Using the segmentation passage below, answer each question briefly.
(a) Panoptic segmentation is described as the combination of which two types of segmentation?
(b) What object does the passage name when it says one can tell which pixel belongs to which instance?
(c) Which technique is said not to be generally considered one of the core segmentation methods?

- **PASSAGE TO READ**:

[Begin]

One other major difference in this approach is that we’re also differentiating between different instances of the same classes i.e. you can tell which pixel belongs to which class and so on.

What is Panoptic Segmentation?

If you’re a curious cat like me, you might wonder, well isn’t there an approach that,

A) Labels all pixels in the image like semantic segmentation.

B) And also differentiates between instances of the same class like instance segmentation.

Well, Yes there is! And it’s called Panoptic Segmentation. Where not only every pixel is assigned a class but we can also differentiate between different instances of the same class, i.e. we can tell which pixel belongs to which car.

Figure 5

This type of segmentation is the combination of both instance and semantic segmentation.

What is Saliency Detection?

Don’t be confused by the word “Detection” here, although Saliency Detection is not generally considered as one of the core segmentation methods but it’s still essentially a major segmentation technique.

[End]

- **ITEMS**:
[Begin]

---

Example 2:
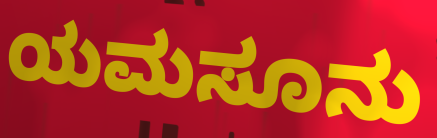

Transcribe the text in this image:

ಯಮಸೂನು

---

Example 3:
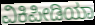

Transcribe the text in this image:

ವಿಕಿಪೀಡಿಯಾ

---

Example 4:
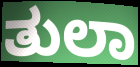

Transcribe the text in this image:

ತುಲಾ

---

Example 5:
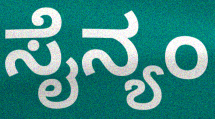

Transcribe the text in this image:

ಸೈನ್ಯಂ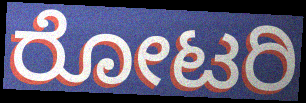
ರೋಟರಿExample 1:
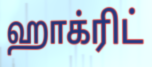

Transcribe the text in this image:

ஹாக்ரிட்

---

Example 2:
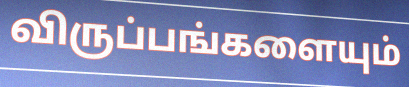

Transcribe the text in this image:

விருப்பங்களையும்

[End]

- **ANSWER TO THIS PROBLEM**:
(a) Instance segmentation and semantic segmentation.
(b) A car.
(c) Saliency Detection.